Richard Sachs

Stages Cycling

Cyclocross is commonly known as the ‘hour of power’. A competitor has a single hour, give or take a few minutes, to put forth a maximal effort. It only makes sense that a racer would want to use a power meter to understand how to perform in this 60min wattage contest.

Furthermore, this test is much more complicated than a sit-it-and-wait-for-a-climb or finishing sprint type road race. Rather it’s about balancing tactics, skill, and very specific crux efforts or intervals. The power data from a race can unlock secrets and offer epiphanies to cyclocross-ers who’ve never seen it.

Prior to the launch of Stages Power, there was no good option to capture power data in a cyclocross racer. Units were historically heavy, burdensome, and simply too expensive for racers with multiple bikes and quivers of wheels. Stages Power is incredibly light, at just 20g and integrates seamlessly to almost any cyclocross bike.
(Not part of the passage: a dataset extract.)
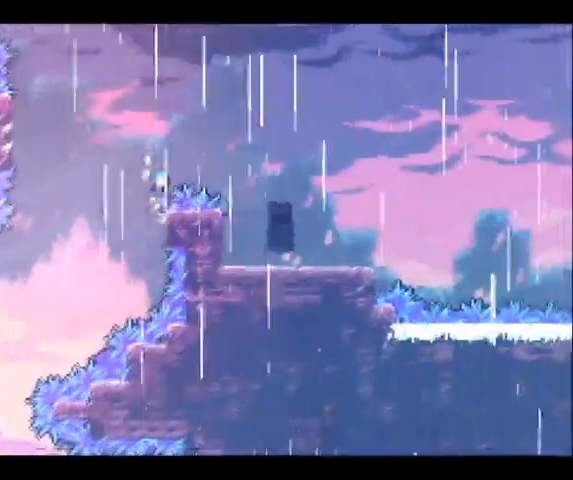
{"dt_ms": 500, "buttons": [], "left_stick": "right", "right_stick": "center", "button_events": []}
On top of this, Stages Power’s downright affordable price allows racers to equip a fleet of race and training bikes for what a single competitor’s meter costs. And we should mention that Stages Cycling is the only manufacturer in the category to offer an extended no-fault protection plan — PMP — which encourages usage in the extreme conditions of cyclocross racing.

A love of the discipline of ‚cross and deep-rooted belief of elegant simplicity, bring Stages and Richard Sachs together. While the timeless utility of a Richard Sachs cyclocross frame is immediately apparent, one must dive deep into the design of the Stages Power meter to uncover a very similar elegance of design.

The Stages design distills its robust feature set into a package that respects the aesthetic of any bike it adorns; it’s active temperature compensation feature, weight and size all but make it invisible to the rider, while giving them the critical information they need to truly preform on race day.

Stages Cycling is excited and pleased to be aligned with the Richard Sachs brand for the 2013/14 cyclo-cross season and we’re ready to see what these East Coast ’crossers can do with our meters.